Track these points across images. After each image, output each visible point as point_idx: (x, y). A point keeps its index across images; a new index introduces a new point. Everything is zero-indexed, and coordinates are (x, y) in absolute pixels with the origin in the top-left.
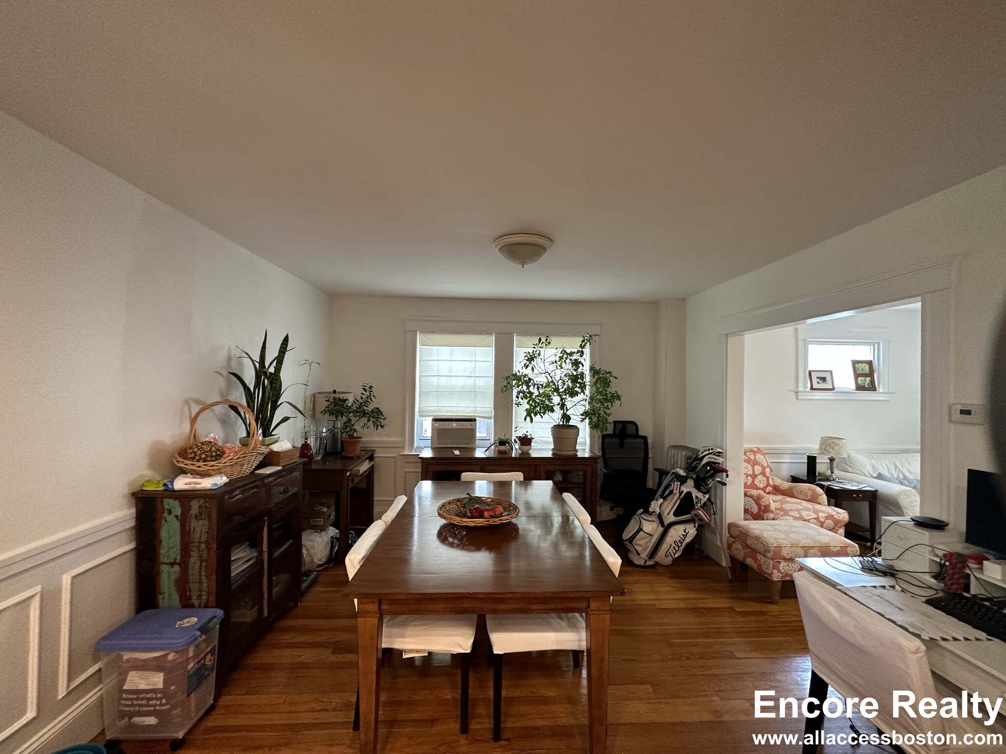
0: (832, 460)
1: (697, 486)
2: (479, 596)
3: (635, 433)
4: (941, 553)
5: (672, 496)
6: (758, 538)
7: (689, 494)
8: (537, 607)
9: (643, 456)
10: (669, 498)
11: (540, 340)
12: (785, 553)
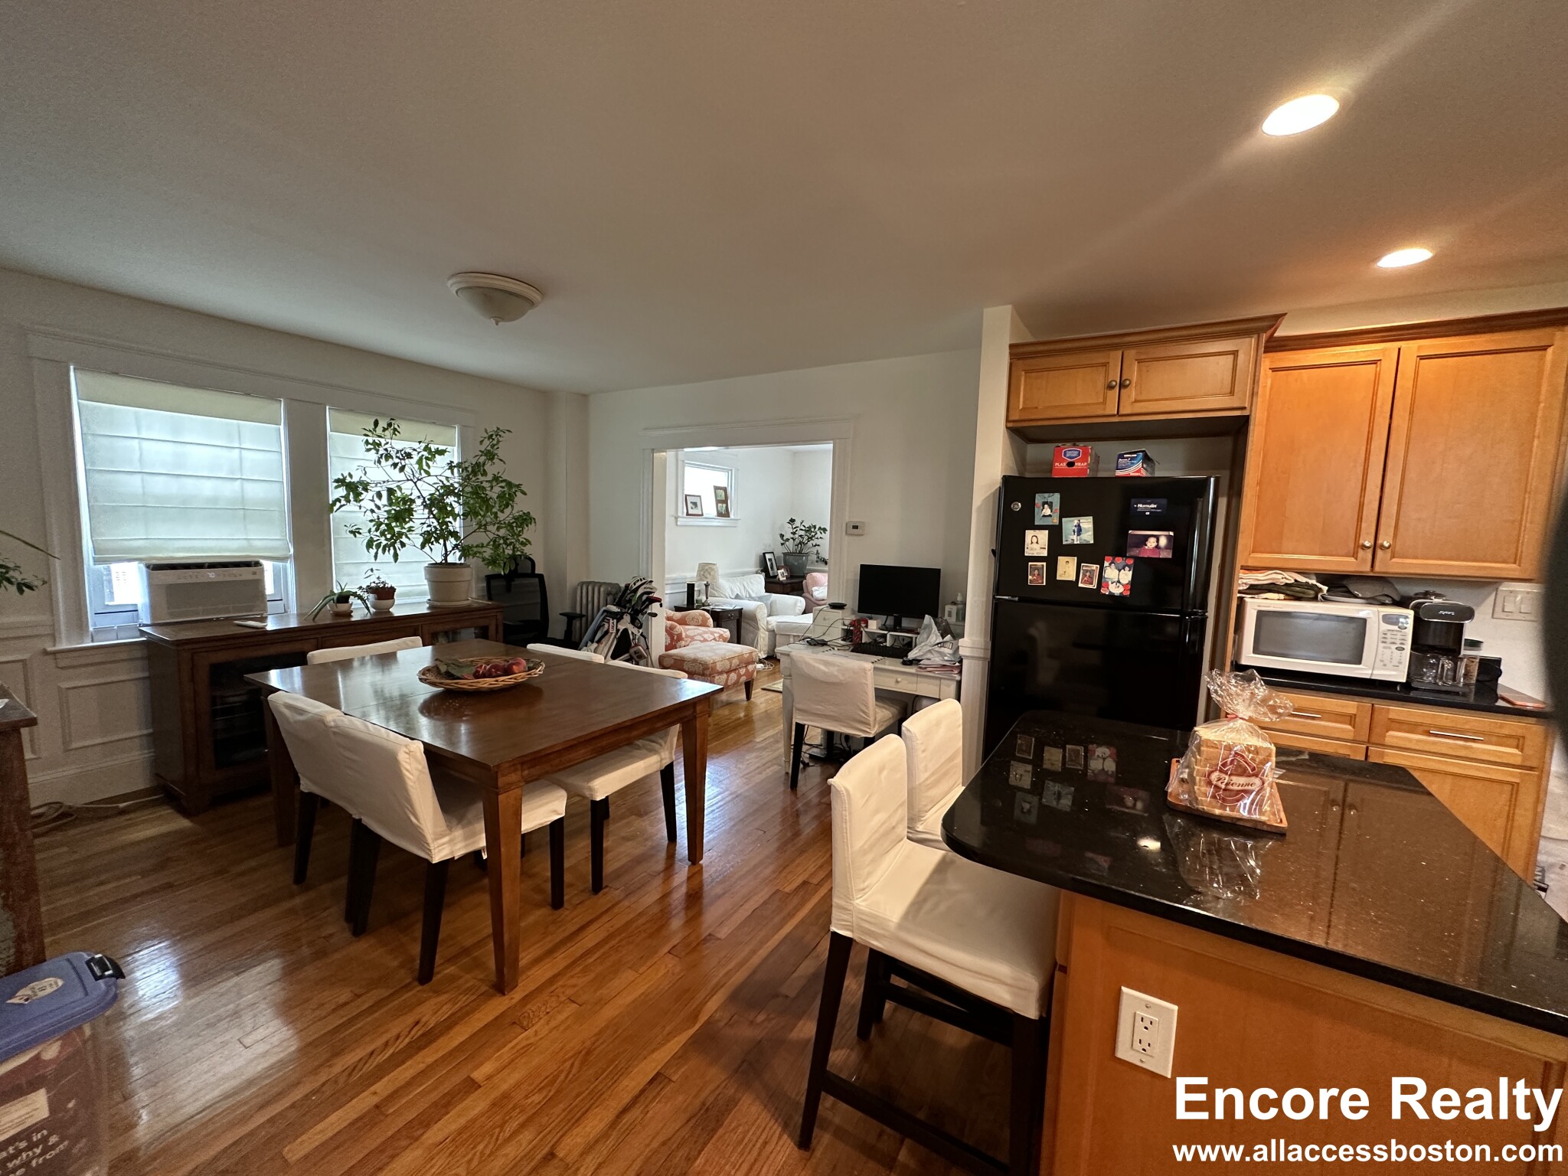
0: (707, 586)
1: (633, 622)
2: (626, 724)
3: (530, 572)
4: (847, 622)
5: (607, 637)
6: (695, 661)
7: (626, 630)
8: (659, 724)
9: (539, 600)
10: (604, 641)
11: (376, 424)
12: (719, 668)
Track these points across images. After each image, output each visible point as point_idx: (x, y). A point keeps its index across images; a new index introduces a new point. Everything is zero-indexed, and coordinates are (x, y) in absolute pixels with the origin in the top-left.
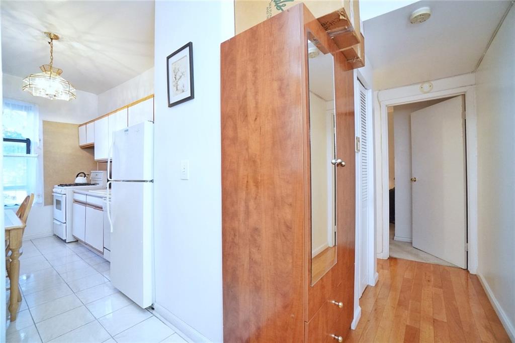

────────

▶ Aim of the task
What is needed is an exact repeat of only the lines from the one containing "12: (785, 553)" through the last line of the listing above, both ends included, without the pictures.

▶ Finished task
12: (785, 553)
0: (707, 586)
1: (633, 622)
2: (626, 724)
3: (530, 572)
4: (847, 622)
5: (607, 637)
6: (695, 661)
7: (626, 630)
8: (659, 724)
9: (539, 600)
10: (604, 641)
11: (376, 424)
12: (719, 668)
Track these points across images. After each image, output each visible point as point_idx: (x, y). A point keeps its index across images; a new index introduces a new point. Everything is zero-indexed, and coordinates are (x, y) in absolute pixels with the origin in the top-left.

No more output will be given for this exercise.